Rien à voir avec les exigences du Medef que vous écoutez avec complaisance.

Mme Isabelle Pasquet.  - Un grand nombre de jeunes sortis du système scolaire sans formation sont au chômage. Dans les zones sensibles, la jeunesse tente pourtant de se former. Et c'est pourquoi elle manifeste autant contre cette réforme. Ces jeunes savent que les pensions qui leur seront versées ne leur permettront pas de vivre. Avec votre politique, ils savent qu'un long chemin de croix les attend. (Applaudissements sur les bancs CRC)

M. David Assouline.  - Un mot sur la jeunesse : aujourd'hui, on sent qu'elle est en mouvement. Elle est concernée par ce débat. Les jeunes savent qu'en commençant à travailler à 30 ans, ils n'auront donc pas leurs quarante annuités avant 70 ans. Veut-on retarder jusque-là l'âge de leur retraite ?

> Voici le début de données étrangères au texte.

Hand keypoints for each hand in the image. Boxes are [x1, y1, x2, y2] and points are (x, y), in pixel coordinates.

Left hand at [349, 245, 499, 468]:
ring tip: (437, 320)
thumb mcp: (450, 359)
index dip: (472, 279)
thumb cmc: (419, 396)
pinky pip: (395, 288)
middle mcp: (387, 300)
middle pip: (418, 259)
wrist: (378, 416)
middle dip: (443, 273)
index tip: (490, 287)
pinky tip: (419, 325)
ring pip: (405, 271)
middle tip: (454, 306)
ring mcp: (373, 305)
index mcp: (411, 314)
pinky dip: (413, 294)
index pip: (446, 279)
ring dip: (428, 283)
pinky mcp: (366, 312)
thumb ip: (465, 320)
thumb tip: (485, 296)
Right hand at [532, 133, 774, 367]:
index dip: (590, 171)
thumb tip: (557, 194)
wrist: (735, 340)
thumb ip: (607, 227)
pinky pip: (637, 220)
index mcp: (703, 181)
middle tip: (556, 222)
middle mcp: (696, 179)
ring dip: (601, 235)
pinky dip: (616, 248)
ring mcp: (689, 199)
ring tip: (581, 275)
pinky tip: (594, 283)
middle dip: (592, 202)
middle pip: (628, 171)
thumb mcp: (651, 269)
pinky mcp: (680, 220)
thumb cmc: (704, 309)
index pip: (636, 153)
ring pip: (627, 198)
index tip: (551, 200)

L'ensemble de la jeunesse se sent concernée par ce « trou » d'avenir devant elle. Nous discutons de son avenir. Il n'y a pas de réforme possible sans qu'elle y adhère. Si les jeunes n'ont pas confiance, le système, dont ils se détourneront, va péricliter de lui-même. Il faut donc voter cet amendement.

M. Jean Desessard.  - Notre société aime la jeunesse, mais pas les jeunes. Elle les infantilise.

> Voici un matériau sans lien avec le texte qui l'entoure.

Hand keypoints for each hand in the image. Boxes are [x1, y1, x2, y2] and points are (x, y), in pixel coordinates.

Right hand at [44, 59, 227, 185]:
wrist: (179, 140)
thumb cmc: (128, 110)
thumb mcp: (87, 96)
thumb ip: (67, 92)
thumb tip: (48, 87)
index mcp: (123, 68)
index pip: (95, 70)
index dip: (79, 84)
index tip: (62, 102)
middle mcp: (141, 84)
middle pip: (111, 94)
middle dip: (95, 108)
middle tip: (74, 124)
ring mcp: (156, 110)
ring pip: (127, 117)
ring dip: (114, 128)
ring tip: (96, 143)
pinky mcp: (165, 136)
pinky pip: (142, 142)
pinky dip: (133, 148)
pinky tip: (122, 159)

M. Alain Gournac.  - C'est vrai.

M. Jean Desessard.  - Elle considère qu'ils ne savent pas travailler : dans un premier emploi, un jeune touche 40 % de moins que le salaire moyen ; de mon temps, l'écart n'était que de 10 %.

Le ministre du travail nous parle de mesures pour favoriser le travail des seniors. Si de telles mesures sont suffisantes pour faire travailler un senior à 60 ans, pourquoi ne pas faire de même pour les jeunes de 23, 24 ou 25 ans ? Répondez, monsieur le ministre, à cette question que je vous ai déjà posée. (Applaudissements à gauche)

L'amendement n°746 n'est pas adopté.